» Problem to work on
Exactly as written, transcribe the data that follows.

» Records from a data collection
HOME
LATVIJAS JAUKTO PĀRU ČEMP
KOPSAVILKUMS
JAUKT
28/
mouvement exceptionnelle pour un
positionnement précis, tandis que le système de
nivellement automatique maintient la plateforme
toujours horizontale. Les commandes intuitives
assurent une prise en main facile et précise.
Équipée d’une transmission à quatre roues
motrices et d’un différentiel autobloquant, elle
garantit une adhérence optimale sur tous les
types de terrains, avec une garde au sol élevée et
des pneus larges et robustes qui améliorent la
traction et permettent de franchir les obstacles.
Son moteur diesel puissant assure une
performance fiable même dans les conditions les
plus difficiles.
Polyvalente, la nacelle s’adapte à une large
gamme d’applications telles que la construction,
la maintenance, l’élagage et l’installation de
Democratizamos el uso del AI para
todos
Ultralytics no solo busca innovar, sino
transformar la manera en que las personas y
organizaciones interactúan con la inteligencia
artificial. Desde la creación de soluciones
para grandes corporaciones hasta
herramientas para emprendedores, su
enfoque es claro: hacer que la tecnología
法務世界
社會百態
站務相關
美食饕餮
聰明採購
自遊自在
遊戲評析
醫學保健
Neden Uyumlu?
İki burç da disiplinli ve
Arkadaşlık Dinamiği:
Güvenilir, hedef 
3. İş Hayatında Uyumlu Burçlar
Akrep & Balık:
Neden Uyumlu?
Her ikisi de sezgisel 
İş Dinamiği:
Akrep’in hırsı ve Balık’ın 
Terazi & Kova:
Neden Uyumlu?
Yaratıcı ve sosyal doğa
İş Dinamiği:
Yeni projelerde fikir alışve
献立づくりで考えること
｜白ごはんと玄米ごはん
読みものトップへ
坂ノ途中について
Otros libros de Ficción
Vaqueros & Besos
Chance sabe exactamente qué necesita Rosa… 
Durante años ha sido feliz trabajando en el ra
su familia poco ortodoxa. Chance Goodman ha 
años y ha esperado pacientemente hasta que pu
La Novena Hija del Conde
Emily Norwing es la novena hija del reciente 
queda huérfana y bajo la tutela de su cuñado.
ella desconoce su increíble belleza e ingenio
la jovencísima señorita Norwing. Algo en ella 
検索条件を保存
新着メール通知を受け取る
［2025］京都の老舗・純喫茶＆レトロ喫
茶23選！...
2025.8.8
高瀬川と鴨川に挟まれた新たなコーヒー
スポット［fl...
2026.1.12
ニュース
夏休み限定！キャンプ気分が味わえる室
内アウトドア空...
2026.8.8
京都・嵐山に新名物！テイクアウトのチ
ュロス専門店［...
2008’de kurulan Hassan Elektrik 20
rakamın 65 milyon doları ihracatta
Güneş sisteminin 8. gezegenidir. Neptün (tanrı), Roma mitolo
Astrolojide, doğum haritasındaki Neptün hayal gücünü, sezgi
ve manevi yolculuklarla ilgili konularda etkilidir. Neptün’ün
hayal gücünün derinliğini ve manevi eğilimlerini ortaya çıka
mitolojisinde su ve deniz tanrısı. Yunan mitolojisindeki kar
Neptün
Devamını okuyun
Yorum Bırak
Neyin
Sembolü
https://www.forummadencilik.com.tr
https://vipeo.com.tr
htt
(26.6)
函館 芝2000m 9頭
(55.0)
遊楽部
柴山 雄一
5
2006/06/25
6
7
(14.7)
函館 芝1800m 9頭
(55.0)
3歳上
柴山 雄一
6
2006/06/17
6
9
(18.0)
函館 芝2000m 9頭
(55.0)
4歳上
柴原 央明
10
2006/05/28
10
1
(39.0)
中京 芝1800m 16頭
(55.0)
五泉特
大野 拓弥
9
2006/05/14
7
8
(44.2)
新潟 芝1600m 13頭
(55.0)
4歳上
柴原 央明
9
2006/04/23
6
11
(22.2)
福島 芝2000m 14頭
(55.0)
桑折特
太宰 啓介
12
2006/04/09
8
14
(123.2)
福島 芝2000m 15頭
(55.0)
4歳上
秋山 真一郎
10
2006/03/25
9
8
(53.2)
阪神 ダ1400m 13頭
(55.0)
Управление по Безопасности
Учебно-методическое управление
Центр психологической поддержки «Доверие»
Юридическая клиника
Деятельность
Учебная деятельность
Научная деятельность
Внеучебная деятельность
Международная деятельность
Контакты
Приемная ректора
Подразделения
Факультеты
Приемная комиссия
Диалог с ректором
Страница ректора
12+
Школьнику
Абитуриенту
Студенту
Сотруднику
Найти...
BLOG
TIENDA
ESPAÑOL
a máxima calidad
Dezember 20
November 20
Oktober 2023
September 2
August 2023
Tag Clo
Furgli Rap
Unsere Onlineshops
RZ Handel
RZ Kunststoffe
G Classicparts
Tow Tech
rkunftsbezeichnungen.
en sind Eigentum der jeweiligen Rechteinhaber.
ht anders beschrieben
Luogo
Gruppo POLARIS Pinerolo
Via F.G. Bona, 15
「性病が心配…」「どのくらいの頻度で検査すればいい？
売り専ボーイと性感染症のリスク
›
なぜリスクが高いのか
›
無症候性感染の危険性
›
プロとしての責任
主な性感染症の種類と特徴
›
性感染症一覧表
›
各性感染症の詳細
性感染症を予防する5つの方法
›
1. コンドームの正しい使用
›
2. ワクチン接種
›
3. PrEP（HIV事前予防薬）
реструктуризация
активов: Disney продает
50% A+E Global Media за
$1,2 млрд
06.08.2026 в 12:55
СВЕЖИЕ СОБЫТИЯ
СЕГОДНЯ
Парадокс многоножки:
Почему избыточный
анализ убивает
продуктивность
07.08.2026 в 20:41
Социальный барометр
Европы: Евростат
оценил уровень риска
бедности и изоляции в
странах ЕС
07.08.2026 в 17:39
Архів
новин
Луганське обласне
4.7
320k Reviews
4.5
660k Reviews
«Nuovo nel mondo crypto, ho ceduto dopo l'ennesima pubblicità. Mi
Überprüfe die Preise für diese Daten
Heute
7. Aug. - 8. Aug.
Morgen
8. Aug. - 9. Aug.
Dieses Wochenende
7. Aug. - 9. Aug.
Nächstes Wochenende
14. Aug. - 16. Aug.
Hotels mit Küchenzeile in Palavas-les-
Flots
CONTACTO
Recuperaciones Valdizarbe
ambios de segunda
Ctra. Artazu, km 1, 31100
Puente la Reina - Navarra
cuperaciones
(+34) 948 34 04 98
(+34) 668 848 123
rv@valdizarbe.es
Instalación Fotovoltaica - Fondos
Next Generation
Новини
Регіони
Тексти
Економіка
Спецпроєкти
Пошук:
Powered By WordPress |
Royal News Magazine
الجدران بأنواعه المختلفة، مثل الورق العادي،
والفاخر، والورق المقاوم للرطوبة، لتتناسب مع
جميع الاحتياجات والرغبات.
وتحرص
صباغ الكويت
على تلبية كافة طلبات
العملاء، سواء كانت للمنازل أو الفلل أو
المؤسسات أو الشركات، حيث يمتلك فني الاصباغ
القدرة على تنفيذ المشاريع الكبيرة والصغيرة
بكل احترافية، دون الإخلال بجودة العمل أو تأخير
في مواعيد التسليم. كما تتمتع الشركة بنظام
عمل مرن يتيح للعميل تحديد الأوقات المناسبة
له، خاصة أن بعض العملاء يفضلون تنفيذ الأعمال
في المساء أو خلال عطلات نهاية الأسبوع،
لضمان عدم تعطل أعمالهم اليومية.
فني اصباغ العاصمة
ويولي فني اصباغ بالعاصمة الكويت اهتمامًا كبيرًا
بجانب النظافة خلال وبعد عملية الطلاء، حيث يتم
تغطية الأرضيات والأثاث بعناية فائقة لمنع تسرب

» Task answer
HOME
LATVIJAS JAUKTO PĀRU ČEMP
KOPSAVILKUMS
JAUKT
28/
mouvement exceptionnelle pour un
positionnement précis, tandis que le système de
nivellement automatique maintient la plateforme
toujours horizontale. Les commandes intuitives
assurent une prise en main facile et précise.
Équipée d’une transmission à quatre roues
motrices et d’un différentiel autobloquant, elle
garantit une adhérence optimale sur tous les
types de terrains, avec une garde au sol élevée et
des pneus larges et robustes qui améliorent la
traction et permettent de franchir les obstacles.
Son moteur diesel puissant assure une
performance fiable même dans les conditions les
plus difficiles.
Polyvalente, la nacelle s’adapte à une large
gamme d’applications telles que la construction,
la maintenance, l’élagage et l’installation de
Democratizamos el uso del AI para
todos
Ultralytics no solo busca innovar, sino
transformar la manera en que las personas y
organizaciones interactúan con la inteligencia
artificial. Desde la creación de soluciones
para grandes corporaciones hasta
herramientas para emprendedores, su
enfoque es claro: hacer que la tecnología
法務世界
社會百態
站務相關
美食饕餮
聰明採購
自遊自在
遊戲評析
醫學保健
Neden Uyumlu?
İki burç da disiplinli ve
Arkadaşlık Dinamiği:
Güvenilir, hedef 
3. İş Hayatında Uyumlu Burçlar
Akrep & Balık:
Neden Uyumlu?
Her ikisi de sezgisel 
İş Dinamiği:
Akrep’in hırsı ve Balık’ın 
Terazi & Kova:
Neden Uyumlu?
Yaratıcı ve sosyal doğa
İş Dinamiği:
Yeni projelerde fikir alışve
献立づくりで考えること
｜白ごはんと玄米ごはん
読みものトップへ
坂ノ途中について
Otros libros de Ficción
Vaqueros & Besos
Chance sabe exactamente qué necesita Rosa… 
Durante años ha sido feliz trabajando en el ra
su familia poco ortodoxa. Chance Goodman ha 
años y ha esperado pacientemente hasta que pu
La Novena Hija del Conde
Emily Norwing es la novena hija del reciente 
queda huérfana y bajo la tutela de su cuñado.
ella desconoce su increíble belleza e ingenio
la jovencísima señorita Norwing. Algo en ella 
検索条件を保存
新着メール通知を受け取る
［2025］京都の老舗・純喫茶＆レトロ喫
茶23選！...
2025.8.8
高瀬川と鴨川に挟まれた新たなコーヒー
スポット［fl...
2026.1.12
ニュース
夏休み限定！キャンプ気分が味わえる室
内アウトドア空...
2026.8.8
京都・嵐山に新名物！テイクアウトのチ
ュロス専門店［...
2008’de kurulan Hassan Elektrik 20
rakamın 65 milyon doları ihracatta
Güneş sisteminin 8. gezegenidir. Neptün (tanrı), Roma mitolo
Astrolojide, doğum haritasındaki Neptün hayal gücünü, sezgi
ve manevi yolculuklarla ilgili konularda etkilidir. Neptün’ün
hayal gücünün derinliğini ve manevi eğilimlerini ortaya çıka
mitolojisinde su ve deniz tanrısı. Yunan mitolojisindeki kar
Neptün
Devamını okuyun
Yorum Bırak
Neyin
Sembolü
https://www.forummadencilik.com.tr
https://vipeo.com.tr
htt
(26.6)
函館 芝2000m 9頭
(55.0)
遊楽部
柴山 雄一
5
2006/06/25
6
7
(14.7)
函館 芝1800m 9頭
(55.0)
3歳上
柴山 雄一
6
2006/06/17
6
9
(18.0)
函館 芝2000m 9頭
(55.0)
4歳上
柴原 央明
10
2006/05/28
10
1
(39.0)
中京 芝1800m 16頭
(55.0)
五泉特
大野 拓弥
9
2006/05/14
7
8
(44.2)
新潟 芝1600m 13頭
(55.0)
4歳上
柴原 央明
9
2006/04/23
6
11
(22.2)
福島 芝2000m 14頭
(55.0)
桑折特
太宰 啓介
12
2006/04/09
8
14
(123.2)
福島 芝2000m 15頭
(55.0)
4歳上
秋山 真一郎
10
2006/03/25
9
8
(53.2)
阪神 ダ1400m 13頭
(55.0)
Управление по Безопасности
Учебно-методическое управление
Центр психологической поддержки «Доверие»
Юридическая клиника
Деятельность
Учебная деятельность
Научная деятельность
Внеучебная деятельность
Международная деятельность
Контакты
Приемная ректора
Подразделения
Факультеты
Приемная комиссия
Диалог с ректором
Страница ректора
12+
Школьнику
Абитуриенту
Студенту
Сотруднику
Найти...
BLOG
TIENDA
ESPAÑOL
a máxima calidad
Dezember 20
November 20
Oktober 2023
September 2
August 2023
Tag Clo
Furgli Rap
Unsere Onlineshops
RZ Handel
RZ Kunststoffe
G Classicparts
Tow Tech
rkunftsbezeichnungen.
en sind Eigentum der jeweiligen Rechteinhaber.
ht anders beschrieben
Luogo
Gruppo POLARIS Pinerolo
Via F.G. Bona, 15
「性病が心配…」「どのくらいの頻度で検査すればいい？
売り専ボーイと性感染症のリスク
›
なぜリスクが高いのか
›
無症候性感染の危険性
›
プロとしての責任
主な性感染症の種類と特徴
›
性感染症一覧表
›
各性感染症の詳細
性感染症を予防する5つの方法
›
1. コンドームの正しい使用
›
2. ワクチン接種
›
3. PrEP（HIV事前予防薬）
реструктуризация
активов: Disney продает
50% A+E Global Media за
$1,2 млрд
06.08.2026 в 12:55
СВЕЖИЕ СОБЫТИЯ
СЕГОДНЯ
Парадокс многоножки:
Почему избыточный
анализ убивает
продуктивность
07.08.2026 в 20:41
Социальный барометр
Европы: Евростат
оценил уровень риска
бедности и изоляции в
странах ЕС
07.08.2026 в 17:39
Архів
новин
Луганське обласне
4.7
320k Reviews
4.5
660k Reviews
«Nuovo nel mondo crypto, ho ceduto dopo l'ennesima pubblicità. Mi
Überprüfe die Preise für diese Daten
Heute
7. Aug. - 8. Aug.
Morgen
8. Aug. - 9. Aug.
Dieses Wochenende
7. Aug. - 9. Aug.
Nächstes Wochenende
14. Aug. - 16. Aug.
Hotels mit Küchenzeile in Palavas-les-
Flots
CONTACTO
Recuperaciones Valdizarbe
ambios de segunda
Ctra. Artazu, km 1, 31100
Puente la Reina - Navarra
cuperaciones
(+34) 948 34 04 98
(+34) 668 848 123
rv@valdizarbe.es
Instalación Fotovoltaica - Fondos
Next Generation
Новини
Регіони
Тексти
Економіка
Спецпроєкти
Пошук:
Powered By WordPress |
Royal News Magazine
الجدران بأنواعه المختلفة، مثل الورق العادي،
والفاخر، والورق المقاوم للرطوبة، لتتناسب مع
جميع الاحتياجات والرغبات.
وتحرص
صباغ الكويت
على تلبية كافة طلبات
العملاء، سواء كانت للمنازل أو الفلل أو
المؤسسات أو الشركات، حيث يمتلك فني الاصباغ
القدرة على تنفيذ المشاريع الكبيرة والصغيرة
بكل احترافية، دون الإخلال بجودة العمل أو تأخير
في مواعيد التسليم. كما تتمتع الشركة بنظام
عمل مرن يتيح للعميل تحديد الأوقات المناسبة
له، خاصة أن بعض العملاء يفضلون تنفيذ الأعمال
في المساء أو خلال عطلات نهاية الأسبوع،
لضمان عدم تعطل أعمالهم اليومية.
فني اصباغ العاصمة
ويولي فني اصباغ بالعاصمة الكويت اهتمامًا كبيرًا
بجانب النظافة خلال وبعد عملية الطلاء، حيث يتم
تغطية الأرضيات والأثاث بعناية فائقة لمنع تسرب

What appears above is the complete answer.